With patients welcoming technology into the way they interact with healthcare, this provides the perfect opportunity for hospitals and trusts to expand their technological capabilities, further digitally empowering patients while achieving greater value and outcomes.
While now might seem the perfect time for health bodies to advance their digital transformation, there are challenges they face in doing so. The main barriers to technological innovation is that these processes can be difficult, time consuming and also costly.
To meet these challenges, healthcare organisations shouldn’t see digitisation as an initiative that they need to take on by themselves and should instead be looking to collaborate with others to drive innovation.
Collaboration between multiple hospitals & trusts to identify, test, fund and implement new solutions can bring with it a range of benefits, including increased patient empowerment and digital transformation.
By coming together to develop and implement new digital technologies, healthcare organisations can bring down the costs of implementing new software and platforms. This is because the funding of solutions can be split between each of the bodies involved, rather than taken on by them individually as it would be if they were to go it alone.
Working together in this way can also help reduce design and delivery pressures on NHS bodies. By collaborating to co-build new solutions, the people power needed to put these in place can be split between everyone involved, with each organisation managing a different part of the project. This means that less strain is put on one organisation and its employees, ensuring that the process is streamlined, efficient and the appropriate time and care is taken.

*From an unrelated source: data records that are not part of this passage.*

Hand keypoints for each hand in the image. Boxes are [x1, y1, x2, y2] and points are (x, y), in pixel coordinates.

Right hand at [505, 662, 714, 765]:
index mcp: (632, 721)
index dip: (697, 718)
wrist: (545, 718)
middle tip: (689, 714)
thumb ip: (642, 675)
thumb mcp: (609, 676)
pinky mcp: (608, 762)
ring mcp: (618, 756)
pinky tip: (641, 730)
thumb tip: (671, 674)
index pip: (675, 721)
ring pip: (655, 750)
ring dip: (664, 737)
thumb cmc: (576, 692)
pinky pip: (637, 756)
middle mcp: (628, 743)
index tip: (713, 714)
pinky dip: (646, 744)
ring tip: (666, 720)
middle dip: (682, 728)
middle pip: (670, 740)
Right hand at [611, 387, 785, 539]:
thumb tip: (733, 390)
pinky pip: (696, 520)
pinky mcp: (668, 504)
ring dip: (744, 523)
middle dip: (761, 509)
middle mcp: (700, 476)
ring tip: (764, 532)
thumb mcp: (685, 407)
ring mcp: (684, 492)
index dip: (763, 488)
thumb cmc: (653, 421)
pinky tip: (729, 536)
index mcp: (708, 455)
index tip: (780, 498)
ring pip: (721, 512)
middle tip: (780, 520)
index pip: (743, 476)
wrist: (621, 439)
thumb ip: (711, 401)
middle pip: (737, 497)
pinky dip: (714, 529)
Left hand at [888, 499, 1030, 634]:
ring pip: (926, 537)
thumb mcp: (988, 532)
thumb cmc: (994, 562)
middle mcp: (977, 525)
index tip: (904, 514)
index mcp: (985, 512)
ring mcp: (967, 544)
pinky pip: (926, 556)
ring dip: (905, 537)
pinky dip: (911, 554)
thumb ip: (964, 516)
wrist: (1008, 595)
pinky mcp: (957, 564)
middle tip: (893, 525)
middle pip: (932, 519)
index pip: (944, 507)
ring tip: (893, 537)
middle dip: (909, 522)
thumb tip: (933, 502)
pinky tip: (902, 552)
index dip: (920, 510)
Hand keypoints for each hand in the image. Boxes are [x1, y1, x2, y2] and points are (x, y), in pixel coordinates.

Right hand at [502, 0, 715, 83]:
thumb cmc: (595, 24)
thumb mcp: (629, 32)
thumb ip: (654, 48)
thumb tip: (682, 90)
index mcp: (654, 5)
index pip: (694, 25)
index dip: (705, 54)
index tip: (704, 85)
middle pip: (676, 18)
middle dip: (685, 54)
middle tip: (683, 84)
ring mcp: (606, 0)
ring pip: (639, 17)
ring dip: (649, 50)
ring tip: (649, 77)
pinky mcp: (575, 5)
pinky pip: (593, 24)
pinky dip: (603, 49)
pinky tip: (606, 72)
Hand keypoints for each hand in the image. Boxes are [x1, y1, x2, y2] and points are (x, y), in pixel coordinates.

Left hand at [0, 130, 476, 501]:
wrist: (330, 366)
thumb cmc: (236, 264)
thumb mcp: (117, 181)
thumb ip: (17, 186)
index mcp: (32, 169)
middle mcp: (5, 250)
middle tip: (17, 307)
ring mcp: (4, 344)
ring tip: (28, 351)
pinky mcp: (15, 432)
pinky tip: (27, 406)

As well as this, collaboration can ferment innovation in the wider NHS. Through open sourcing their projects and innovations, other trusts and hospitals that weren’t involved in the collaborative efforts are able to adopt the solutions without needing to start from scratch, digitally benefiting other healthcare organisations and their patients.
The final consideration when embracing collaboration to digitally enhance trusts and patient services is the role digital partners must play. Solution providers need to be taking the lead in demonstrating to their healthcare partners that these options are available, rather than stopping a project in its tracks when a body comes to them and doesn’t have the funding to put in place a new platform. This is our NHS, and we each have a shared interest in striving for efficient and effective ways to help transform digital services to benefit patients.
Technology, accelerated by the pandemic, is rapidly changing the way patients engage with their healthcare. This change is being embraced by patients as they experience and see how digital solutions can make the NHS more accessible and open to them. NHS bodies should build on this progress and look at new and innovative ways to continue digitally empowering their patients. Through collaboration with fellow organisations and working with their digital partners, they have the perfect avenue to do this, benefiting not just their patients but themselves in the process.